Positionnement de l’Association des Maires d’Ile-de-France sur le projet de loi Engagement dans la vie locale et proximité de l’action publique

 

Positionnement de l’Association des Maires d’Ile-de-France

Sur le projet de loi Engagement dans la vie locale et proximité de l’action publique

Alors que va débuter à l’Assemblée Nationale la première lecture du projet de loi Engagement et Proximité, et suite à un récent Conseil d’Administration qui a fait de ce point un des sujets majeurs à l’ordre du jour, l’Association des Maires d’Ile-de-France rappelle que les maires sont les piliers du dialogue démocratique et doivent pouvoir conserver leur capacité à agir au service de leurs administrés.

Les cahiers de doléances et le Grand Débat national ont mis l’accent sur le rôle fondamental que jouaient les maires, piliers de la démocratie représentative et participative. Toutefois, si le maire reste l’élu de proximité en lequel les administrés ont confiance, on observe une véritable crise de vocation liée à des conditions d’exercice de mandat de plus en plus difficiles.

TÂCHES À RÉALISER
**A)** D'après le texte fourni, quelle crise observe-t-on chez les maires ?
**B)** Recopiez fidèlement le passage du texte fourni qui commence par « Les cahiers de » et se poursuit jusqu'à « en plus difficiles. ».

Lignes extraites d'une collection
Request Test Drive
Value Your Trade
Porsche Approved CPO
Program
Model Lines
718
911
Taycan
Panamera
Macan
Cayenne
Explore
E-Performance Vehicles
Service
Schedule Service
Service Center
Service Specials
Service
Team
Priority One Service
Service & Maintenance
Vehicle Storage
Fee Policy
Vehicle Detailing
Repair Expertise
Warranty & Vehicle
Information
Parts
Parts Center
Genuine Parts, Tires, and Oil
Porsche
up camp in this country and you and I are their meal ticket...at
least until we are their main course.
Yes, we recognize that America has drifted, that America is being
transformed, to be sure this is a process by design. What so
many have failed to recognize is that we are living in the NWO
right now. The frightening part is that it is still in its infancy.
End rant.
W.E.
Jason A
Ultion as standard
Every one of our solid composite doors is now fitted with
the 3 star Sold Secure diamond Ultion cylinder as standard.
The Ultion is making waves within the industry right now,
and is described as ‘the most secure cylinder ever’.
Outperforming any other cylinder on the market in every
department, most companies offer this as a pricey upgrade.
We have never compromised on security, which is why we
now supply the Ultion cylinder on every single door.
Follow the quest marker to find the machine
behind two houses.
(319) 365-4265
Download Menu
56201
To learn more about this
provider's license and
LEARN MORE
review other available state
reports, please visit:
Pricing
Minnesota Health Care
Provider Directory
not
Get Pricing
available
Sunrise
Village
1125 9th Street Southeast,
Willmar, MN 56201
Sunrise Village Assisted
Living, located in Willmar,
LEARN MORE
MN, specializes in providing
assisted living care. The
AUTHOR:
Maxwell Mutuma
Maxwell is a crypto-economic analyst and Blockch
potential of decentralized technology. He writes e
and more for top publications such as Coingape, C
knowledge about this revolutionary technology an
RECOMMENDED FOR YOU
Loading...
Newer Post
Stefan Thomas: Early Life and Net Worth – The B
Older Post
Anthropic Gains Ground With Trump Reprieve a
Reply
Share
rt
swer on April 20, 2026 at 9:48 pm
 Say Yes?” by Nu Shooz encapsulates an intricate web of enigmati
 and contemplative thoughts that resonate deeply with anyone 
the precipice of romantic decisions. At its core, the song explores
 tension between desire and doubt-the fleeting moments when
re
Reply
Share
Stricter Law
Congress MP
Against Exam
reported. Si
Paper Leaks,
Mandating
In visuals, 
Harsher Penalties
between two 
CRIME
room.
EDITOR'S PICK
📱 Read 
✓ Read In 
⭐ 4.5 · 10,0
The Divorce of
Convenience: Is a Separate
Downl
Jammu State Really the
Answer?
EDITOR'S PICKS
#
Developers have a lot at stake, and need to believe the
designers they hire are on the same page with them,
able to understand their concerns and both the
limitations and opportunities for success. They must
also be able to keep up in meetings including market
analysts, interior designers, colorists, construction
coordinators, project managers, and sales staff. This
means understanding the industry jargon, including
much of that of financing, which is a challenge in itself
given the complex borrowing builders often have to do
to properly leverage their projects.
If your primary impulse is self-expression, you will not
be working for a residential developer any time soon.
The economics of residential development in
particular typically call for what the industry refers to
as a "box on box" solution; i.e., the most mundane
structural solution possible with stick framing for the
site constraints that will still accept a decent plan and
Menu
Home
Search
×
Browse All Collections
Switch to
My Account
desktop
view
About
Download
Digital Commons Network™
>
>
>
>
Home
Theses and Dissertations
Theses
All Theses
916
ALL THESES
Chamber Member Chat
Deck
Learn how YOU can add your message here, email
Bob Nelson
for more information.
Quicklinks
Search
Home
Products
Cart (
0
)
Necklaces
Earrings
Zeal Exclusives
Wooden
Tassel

LISTE DES RÉPONSES
**A)** Une véritable crise de vocation, liée à des conditions d'exercice de mandat de plus en plus difficiles.

**B)**
Les cahiers de doléances et le Grand Débat national ont mis l’accent sur le rôle fondamental que jouaient les maires, piliers de la démocratie représentative et participative. Toutefois, si le maire reste l’élu de proximité en lequel les administrés ont confiance, on observe une véritable crise de vocation liée à des conditions d’exercice de mandat de plus en plus difficiles.